Exercise requirements: Without any images, write the data out exactly as it appears.
-- Opening Marker --
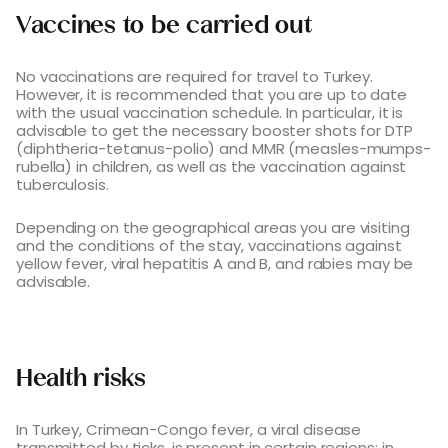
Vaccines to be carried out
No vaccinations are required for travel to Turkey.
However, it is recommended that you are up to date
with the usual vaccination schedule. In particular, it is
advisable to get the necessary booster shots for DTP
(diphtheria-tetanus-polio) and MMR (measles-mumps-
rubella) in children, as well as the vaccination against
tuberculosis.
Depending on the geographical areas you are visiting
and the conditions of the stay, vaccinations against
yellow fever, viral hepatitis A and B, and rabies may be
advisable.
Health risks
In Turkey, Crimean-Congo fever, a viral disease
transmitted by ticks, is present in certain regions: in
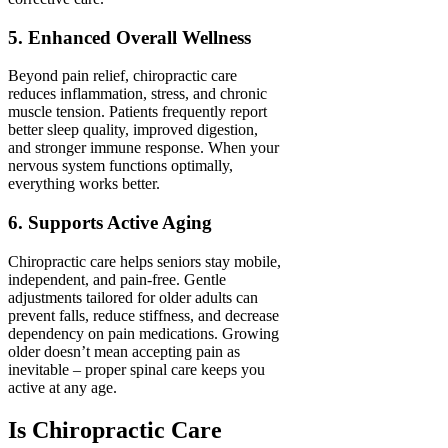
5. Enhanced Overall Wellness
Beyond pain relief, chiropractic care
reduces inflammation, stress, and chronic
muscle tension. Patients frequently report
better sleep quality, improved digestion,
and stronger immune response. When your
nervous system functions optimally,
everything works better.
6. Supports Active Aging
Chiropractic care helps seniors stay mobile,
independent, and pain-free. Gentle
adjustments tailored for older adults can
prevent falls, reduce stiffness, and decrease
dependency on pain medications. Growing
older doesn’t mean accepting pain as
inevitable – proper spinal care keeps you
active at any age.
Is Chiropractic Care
-- Closing Marker --
Result for this exercise:
Vaccines to be carried out
No vaccinations are required for travel to Turkey.
However, it is recommended that you are up to date
with the usual vaccination schedule. In particular, it is
advisable to get the necessary booster shots for DTP
(diphtheria-tetanus-polio) and MMR (measles-mumps-
rubella) in children, as well as the vaccination against
tuberculosis.
Depending on the geographical areas you are visiting
and the conditions of the stay, vaccinations against
yellow fever, viral hepatitis A and B, and rabies may be
advisable.
Health risks
In Turkey, Crimean-Congo fever, a viral disease
transmitted by ticks, is present in certain regions: in
5. Enhanced Overall Wellness
Beyond pain relief, chiropractic care
reduces inflammation, stress, and chronic
muscle tension. Patients frequently report
better sleep quality, improved digestion,
and stronger immune response. When your
nervous system functions optimally,
everything works better.
6. Supports Active Aging
Chiropractic care helps seniors stay mobile,
independent, and pain-free. Gentle
adjustments tailored for older adults can
prevent falls, reduce stiffness, and decrease
dependency on pain medications. Growing
older doesn’t mean accepting pain as
inevitable – proper spinal care keeps you
active at any age.
Is Chiropractic Care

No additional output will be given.